In the records below, give everything from the line containing "Panneau de gestion des cookies" down to the line containing "par Samuel CHEVAL" as a Markdown table with the columns Row and Text. Number each line in Row, put the line in Text, and leave out blank lines.

Dataset content: Begin

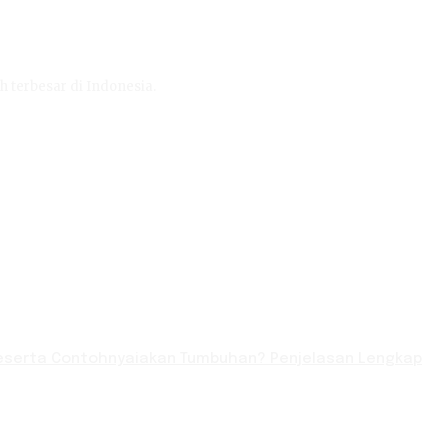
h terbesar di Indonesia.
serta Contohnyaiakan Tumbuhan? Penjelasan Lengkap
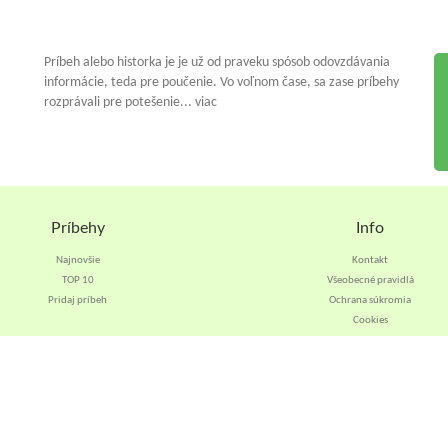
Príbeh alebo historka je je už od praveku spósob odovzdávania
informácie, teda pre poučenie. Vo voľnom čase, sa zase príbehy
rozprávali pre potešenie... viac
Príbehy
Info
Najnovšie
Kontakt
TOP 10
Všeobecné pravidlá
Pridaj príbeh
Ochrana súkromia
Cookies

Dataset content: End
Dataset content: Begin

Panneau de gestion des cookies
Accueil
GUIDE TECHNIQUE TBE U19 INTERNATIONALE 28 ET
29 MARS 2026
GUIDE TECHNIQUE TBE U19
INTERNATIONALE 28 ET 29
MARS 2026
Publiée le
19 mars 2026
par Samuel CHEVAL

Dataset content: End

Task response:
| Row | Text |
|---|---|
| 1 | Panneau de gestion des cookies |
| 2 | Accueil |
| 3 | GUIDE TECHNIQUE TBE U19 INTERNATIONALE 28 ET |
| 4 | 29 MARS 2026 |
| 5 | GUIDE TECHNIQUE TBE U19 |
| 6 | INTERNATIONALE 28 ET 29 |
| 7 | MARS 2026 |
| 8 | Publiée le |
| 9 | 19 mars 2026 |
| 10 | par Samuel CHEVAL |